# Week 11 Assignment

# PART 1 - Pivoting Data for Fun!

In this exercise, we're going to work with data about condemned buildings in St. Louis.  This data set is in `/data/condemn.txt` in CSV format.

## STEP 1: Load and Filter data

For this analysis, we want to look only at a relevent range of years and only years that are in teh past.  So, let's first take a look at the data between 1986 and 2014 (inclusive of those dates).

At the end of this step, you should have a data frame loaded from the condemnations file and filtered down to only the data between 1986 and 2014.  Put that into a dataframe named `condemnations`

**Some helpful notes:**
* Use the columns `InspectDate` to filter this date range

In [None]:
%matplotlib inline
import pandas as pd

condemnations = pd.read_csv('/data/condemn.txt')
condemnations.shape

In [None]:
condemnations.columns[[2,8,35,36]]

In [None]:
condemnations = pd.read_csv('/data/condemn.txt', converters={
    'AddrAdjusted': str,
    'AddrNum': str,
    'Inspector': str,
    'Images': str
})
condemnations.columns

In [None]:
condemnations['InspectDate'].head()

In [None]:
date_filter = (condemnations['InspectDate'].str[0:4] >= '1986') & (condemnations['InspectDate'].str[0:4] <= '2014')

In [None]:
date_filter.value_counts()

In [None]:
condemnations = condemnations[date_filter]

In [None]:
assert(condemnations.shape == (30232, 40))
assert(len(condemnations[condemnations['InspectDate'] < '1986'])==0)
assert(len(condemnations[condemnations['InspectDate'] >= '2015'])==0)

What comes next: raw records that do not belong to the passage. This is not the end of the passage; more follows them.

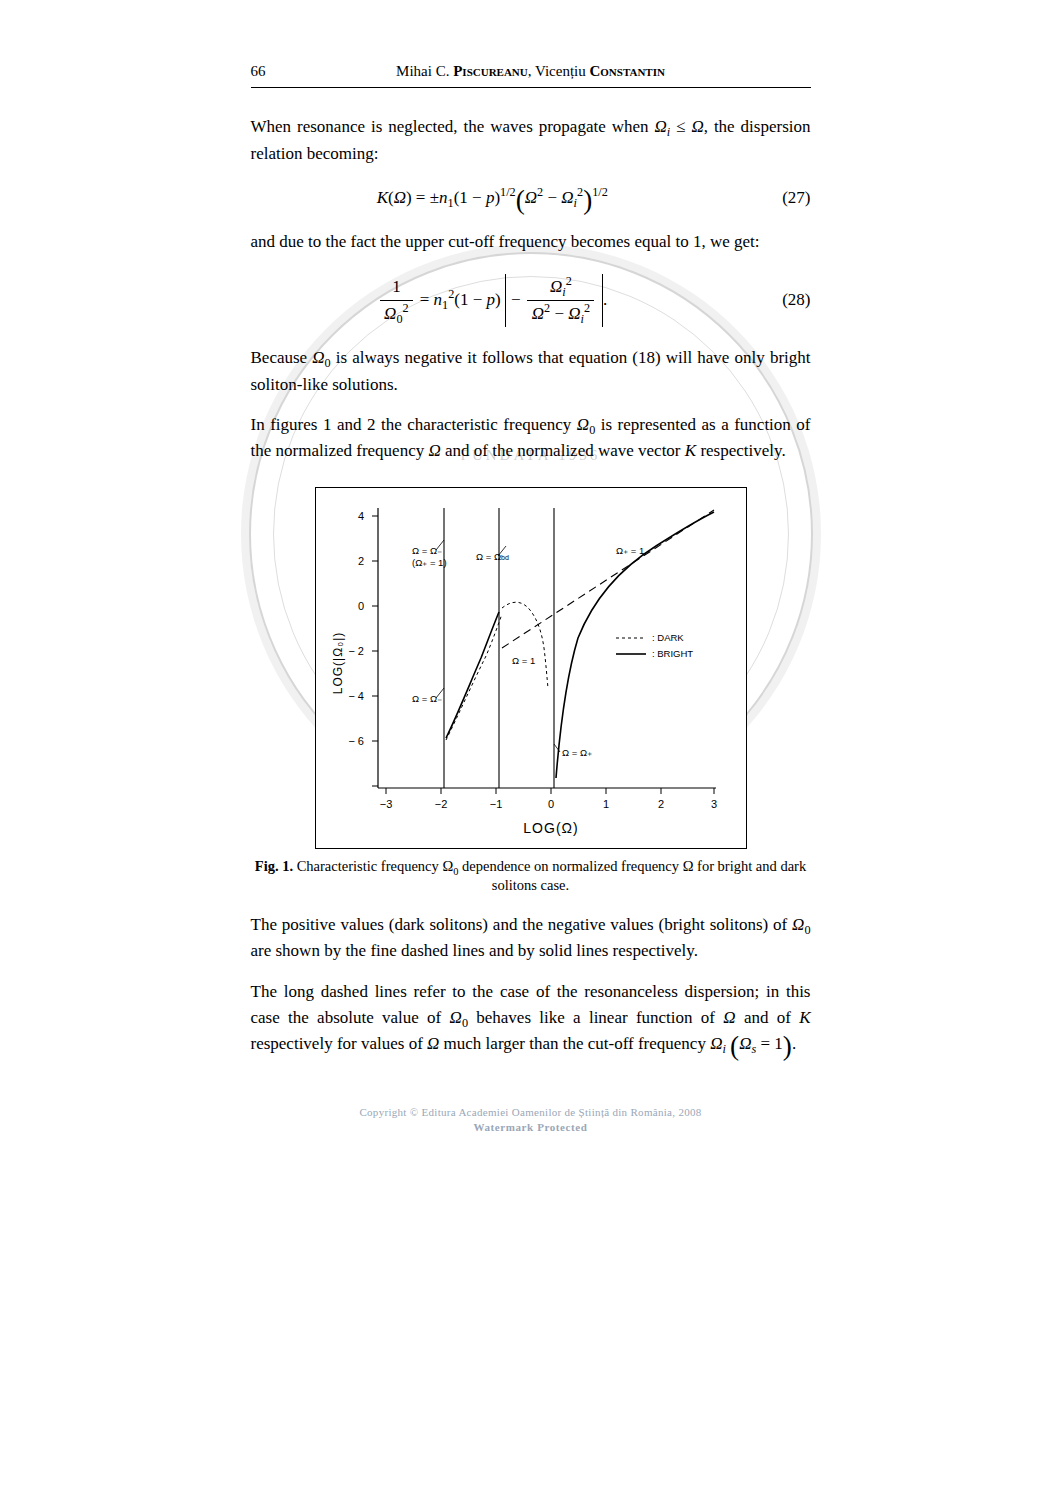FUNDATĂ 1936
ACADEMIA OAMENILOR DE ȘTIINȚĂ DIN ROMÂNIA
66
Mihai C. Piscureanu, Vicențiu Constantin
When resonance is neglected, the waves propagate when Ωi ≤ Ω, the dispersion relation becoming:
K(Ω) = ±n1(1 − p)1/2(Ω2 − Ωi2)1/2
(27)
and due to the fact the upper cut-off frequency becomes equal to 1, we get:
1 Ω02 = n12(1 − p) − Ωi2 Ω2 − Ωi2 .
(28)
Because Ω0 is always negative it follows that equation (18) will have only bright soliton-like solutions.
In figures 1 and 2 the characteristic frequency Ω0 is represented as a function of the normalized frequency Ω and of the normalized wave vector K respectively.
4 2 0 − 2 − 4 − 6 −3 −2 −1 0 1 2 3 LOG(Ω) LOG(|Ω₀|) Ω = Ω₋ (Ω₊ = 1) Ω = Ωbd Ω₊ = 1 Ω = Ω₋ Ω = 1 Ω = Ω₊ : DARK : BRIGHT
Fig. 1. Characteristic frequency Ω0 dependence on normalized frequency Ω for bright and dark solitons case.
The positive values (dark solitons) and the negative values (bright solitons) of Ω0 are shown by the fine dashed lines and by solid lines respectively.
The long dashed lines refer to the case of the resonanceless dispersion; in this case the absolute value of Ω0 behaves like a linear function of Ω and of K respectively for values of Ω much larger than the cut-off frequency Ωi (Ωs = 1).
Copyright © Editura Academiei Oamenilor de Știință din România, 2008
Watermark Protected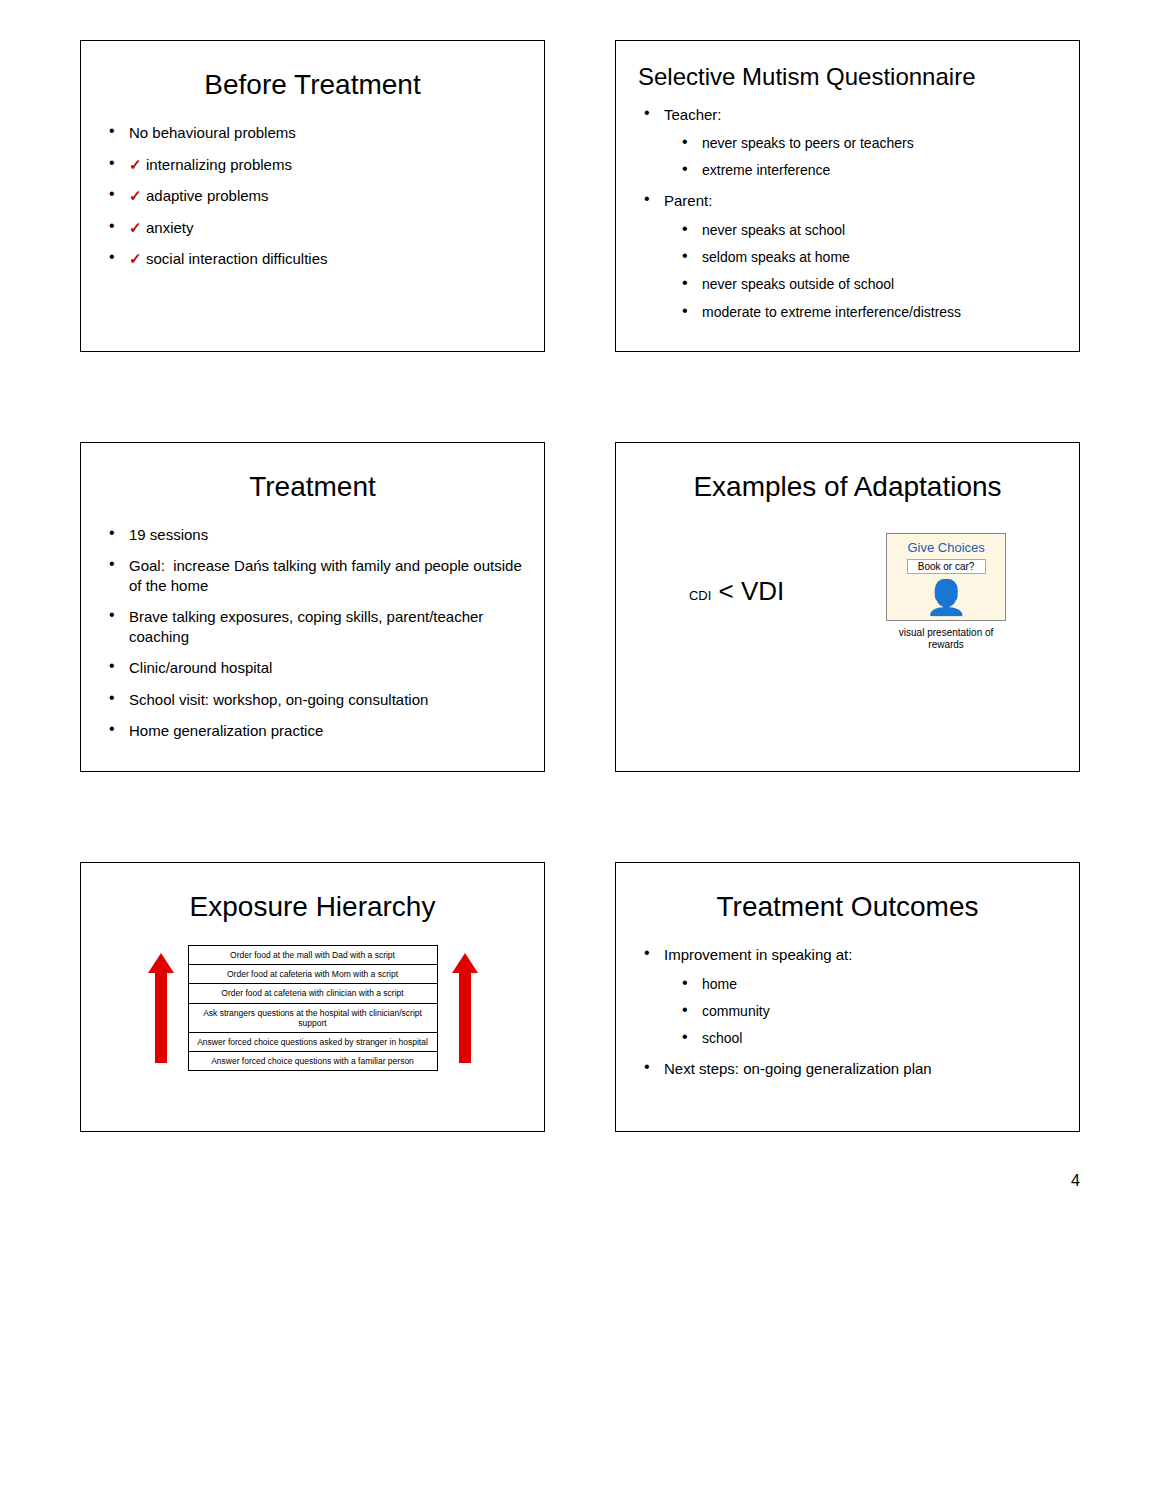Before Treatment
No behavioural problems
✓internalizing problems
✓adaptive problems
✓anxiety
✓social interaction difficulties
Selective Mutism Questionnaire
Teacher:
never speaks to peers or teachers
extreme interference
Parent:
never speaks at school
seldom speaks at home
never speaks outside of school
moderate to extreme interference/distress
Treatment
19 sessions
Goal: increase Dańs talking with family and people outside of the home
Brave talking exposures, coping skills, parent/teacher coaching
Clinic/around hospital
School visit: workshop, on-going consultation
Home generalization practice
Examples of Adaptations
CDI < VDI
Give Choices Book or car? 👤
visual presentation of rewards
Exposure Hierarchy
| Order food at the mall with Dad with a script |
| Order food at cafeteria with Mom with a script |
| Order food at cafeteria with clinician with a script |
| Ask strangers questions at the hospital with clinician/script support |
| Answer forced choice questions asked by stranger in hospital |
| Answer forced choice questions with a familiar person |
Treatment Outcomes
Improvement in speaking at:
home
community
school
Next steps: on-going generalization plan
4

## STEP 2: Pivot and Summarize

In this step we want to pivot our data so that we have one row per year, a column for each value that appears in the `Status` column, and a count of how many condemnations occurred of each type in each year.  Put your summary pivot table into a variable called `by_year`.

**Some helpful notes:**
* For some reason, Pandas is just kind of stubborn about count being the aggregate function.  You may need to tell it to `np.ma.count` specifically.  I've imported Numpy as np for you.

In [None]:
import numpy as np

condemnations['Year'] = condemnations['InspectDate'].str[0:4]
by_year = pd.pivot_table(condemnations,
    values='AcctNum',
    columns='Status',
    index='Year',
    aggfunc='count')

In [None]:
by_year

In [None]:
assert(by_year.shape == (29, 4))
assert(list(by_year.columns) == ['B', 'L', 'R', 'W'])
assert(list(by_year.sum()) == [10572, 4966, 98, 9670])

In [None]:
by_year

## STEP 3: Plot and see what you see

Use Pandas built-in plotting capabilities to visualize this information in way that you think makes sense.  It might be that plotting a simple multi-series line chart would give you some insights.  Show your plot in the cell below, then use the text cell below that to write a few sentences about what you see.


In [None]:
%matplotlib inline
by_year.plot()

---

# PART 2 - Video Conference Usage

In this next part of the assignment, we'll be looking at how video conference usage has change for my company over the past couple of months.  This real data.  Please don't judge anyone based on the information here.  ;)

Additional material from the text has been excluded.